29 Maio 2026

Juiz de Clinton bloqueia ‘fundo secreto’ de US $ 1,8 bilhão de Trump para aliados do MAGA em decisão bombástica

Um juiz federal nomeado por Bill Clinton impediu Donald Trump de avançar com planos para criar um “fundo secreto” de 1,8 mil milhões de dólares para compensar os seus aliados políticos.

A juíza Leonie Brinkema decidiu na sexta-feira que a administração Trump não pode estabelecer o fundo anti-armas, impedi-lo de transferir dinheiro, rever quaisquer reivindicações que lhe sejam apresentadas ou distribuir dinheiro aos requerentes.

O fundo foi criado como parte do acordo de Trump em uma ação judicial de US$ 10 bilhões contra seu próprio Departamento do Tesouro devido ao vazamento de suas declarações fiscais de 2019.

O objetivo é pagar pessoas que afirmam ter sido alvo político do Departamento de Justiça de Biden, incluindo os 1.600 perdoados pelos manifestantes do Capitólio em 6 de janeiro.

Legisladores de ambos os lados do Capitólio criticaram a Casa Branca por recompensar pessoas que agridem policiais, com alguns chamando isso de “caixa dois”.

A ação foi movida na semana passada, argumentando que o fundo é inconstitucional e viola a lei federal.

O juiz Brinkema, de 81 anos, marcou uma audiência para 12 de junho para ouvir mais argumentos sobre se imporá um congelamento duradouro do financiamento de Trump. O DOJ enfrenta outros dois processos federais relacionados ao programa.

Brinkema, que atua no Tribunal Distrital dos EUA para o Distrito Leste da Virgínia, foi nomeado por Clinton em 1993.

O fundo foi criado como parte do acordo de Trump em uma ação judicial de US$ 10 bilhões contra seu próprio Departamento do Tesouro devido ao vazamento de suas declarações fiscais de 2019.

O fundo foi criado como parte do acordo de Trump em uma ação judicial de US$ 10 bilhões contra seu próprio Departamento do Tesouro devido ao vazamento de suas declarações fiscais de 2019.

A juíza Leonie Brinkema decidiu na sexta-feira que a administração Trump não pode estabelecer o Fundo Anti-Armas, impedi-lo de transferir dinheiro, rever quaisquer reivindicações que lhe sejam apresentadas ou distribuir dinheiro aos requerentes.

A juíza Leonie Brinkema decidiu na sexta-feira que a administração Trump não pode estabelecer o Fundo Anti-Armas, impedi-lo de transferir dinheiro, rever quaisquer reivindicações que lhe sejam apresentadas ou distribuir dinheiro aos requerentes.

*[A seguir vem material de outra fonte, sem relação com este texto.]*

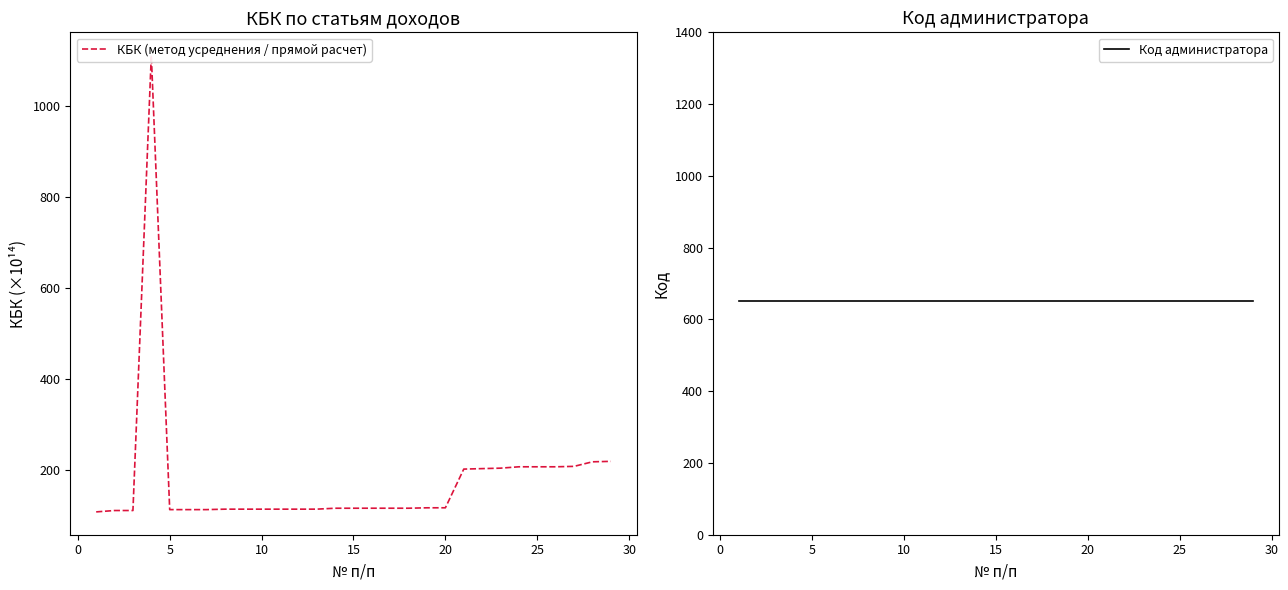

What is the difference between the highest and lowest values at 5?

538.9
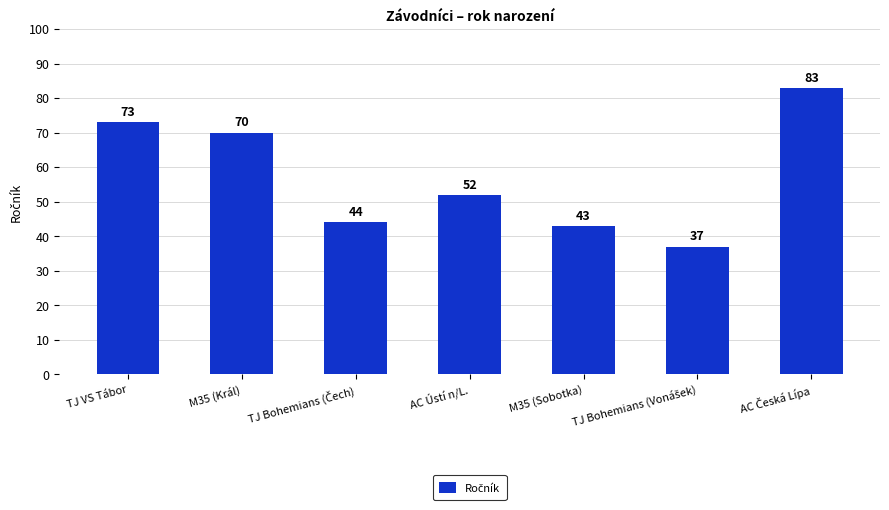

Where is the data nearest to the value 60?

AC Ústí n/L.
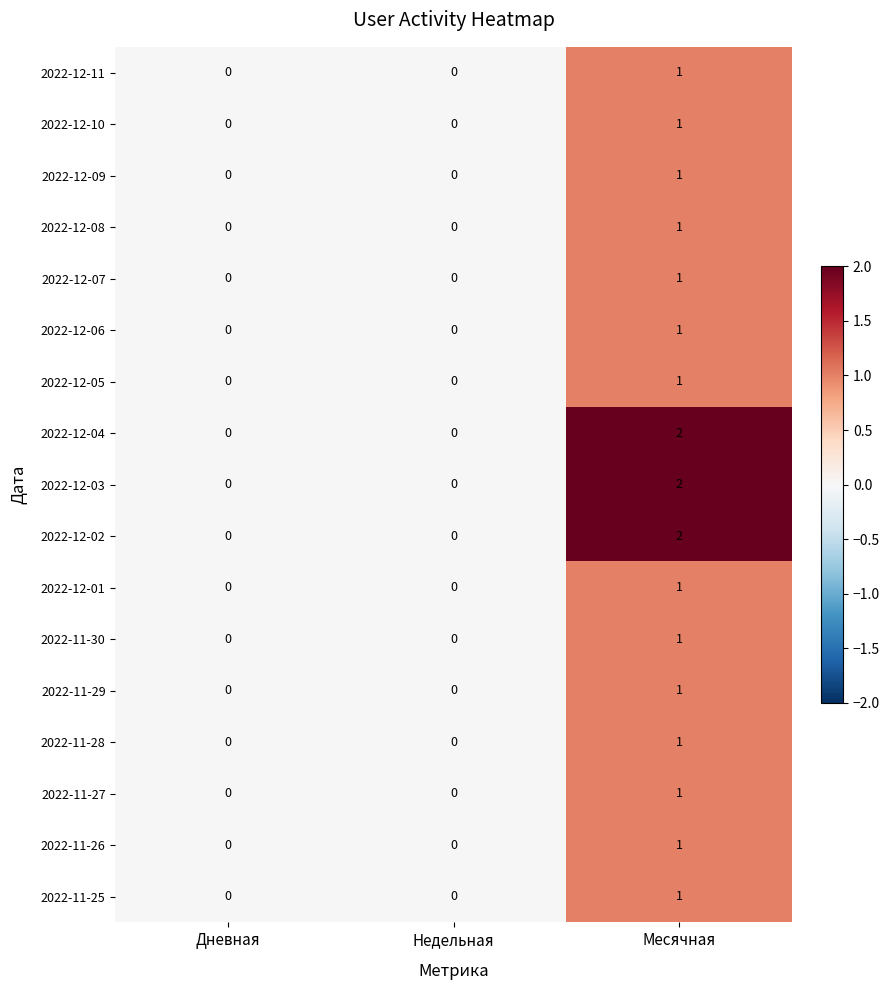

Count the 2022-12-05 values in the range 0 to 1.

3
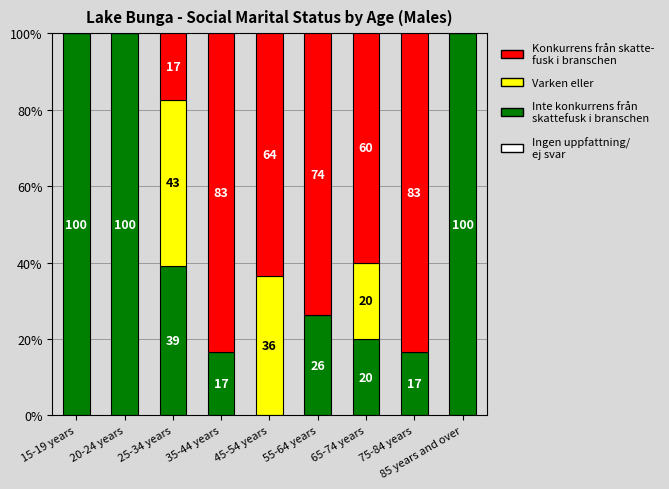

Reading left to right, what are all the values shown in this chart?

Ingen uppfattning/
ej svar: 15-19 years=0.0	20-24 years=0.0	25-34 years=-0.0	35-44 years=-0.0	45-54 years=0.0	55-64 years=0.0	65-74 years=0.0	75-84 years=-0.0	85 years and over=0.0
Inte konkurrens från
skattefusk i branschen: 15-19 years=100.0	20-24 years=100.0	25-34 years=39.1	35-44 years=16.7	45-54 years=0.0	55-64 years=26.3	65-74 years=20.0	75-84 years=16.7	85 years and over=100.0
Varken eller: 15-19 years=0.0	20-24 years=0.0	25-34 years=43.5	35-44 years=0.0	45-54 years=36.4	55-64 years=0.0	65-74 years=20.0	75-84 years=0.0	85 years and over=0.0
Konkurrens från skatte-
fusk i branschen: 15-19 years=0.0	20-24 years=0.0	25-34 years=17.4	35-44 years=83.3	45-54 years=63.6	55-64 years=73.7	65-74 years=60.0	75-84 years=83.3	85 years and over=0.0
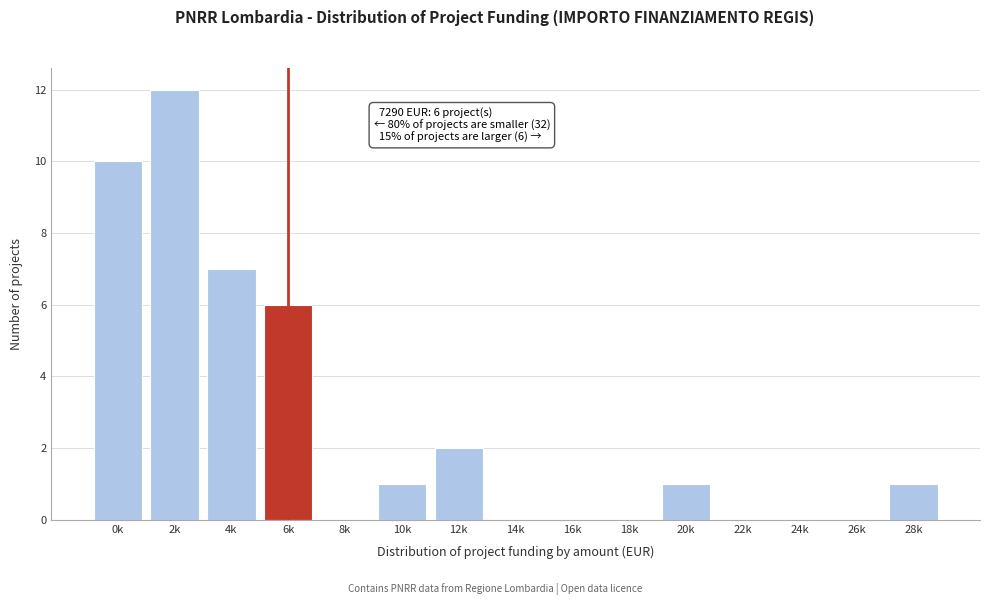

Reading right to left, transcribe all the data shown in this chart.

28k=1	26k=0	24k=0	22k=0	20k=1	18k=0	16k=0	14k=0	12k=2	10k=1	8k=0	6k=6	4k=7	2k=12	0k=10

O fundo foi projetado para pagar pessoas que afirmam ter sido alvo político do judiciário de Biden, incluindo 1.600 perdoados nos distúrbios de 6 de janeiro no Capitólio.

O fundo foi projetado para pagar pessoas que afirmam ter sido alvo político do judiciário de Biden, incluindo 1.600 perdoados nos distúrbios de 6 de janeiro no Capitólio.

Sua ordem veio menos de 24 horas depois que os demandantes pediram a um juiz que determinasse se o caso poderia prosseguir durante o julgamento.

O juiz Brinkema deu ao governo Trump até 5 de junho para apresentar seus argumentos contra a proibição temporária.

O Daily Mail entrou em contato com a Casa Branca e o Departamento de Justiça para comentar.

O fundo de US$ 1,776 bilhão foi criado pelo DOJ no início deste mês com autoridade para emitir anistias formais e alívio financeiro devido aos requerentes.

Embora Trump esteja proibido de fazer pagamentos diretamente do fundo, as empresas associadas a ele não estão expressamente impedidas de apresentar documentos adicionais.

Cinco comissários seriam nomeados para supervisionar o financiamento e os desembolsos para aqueles que procuravam reparação por alegada perseguição política sob Biden.

Ainda não está claro como o DOJ procederá com a nomeação desses comissários durante o litígio.

O procurador-geral interino Todd Blanch, ex-advogado de Trump que o defendeu durante seu julgamento criminal, foi responsável pela nomeação da comissão. Trump tinha o poder de remover qualquer membro.

Os legisladores democratas na Califórnia, Nova Iorque e Illinois aprovaram uma lei estadual que tributa 100% dos fundos recebidos por indivíduos pagos por fundos Trump.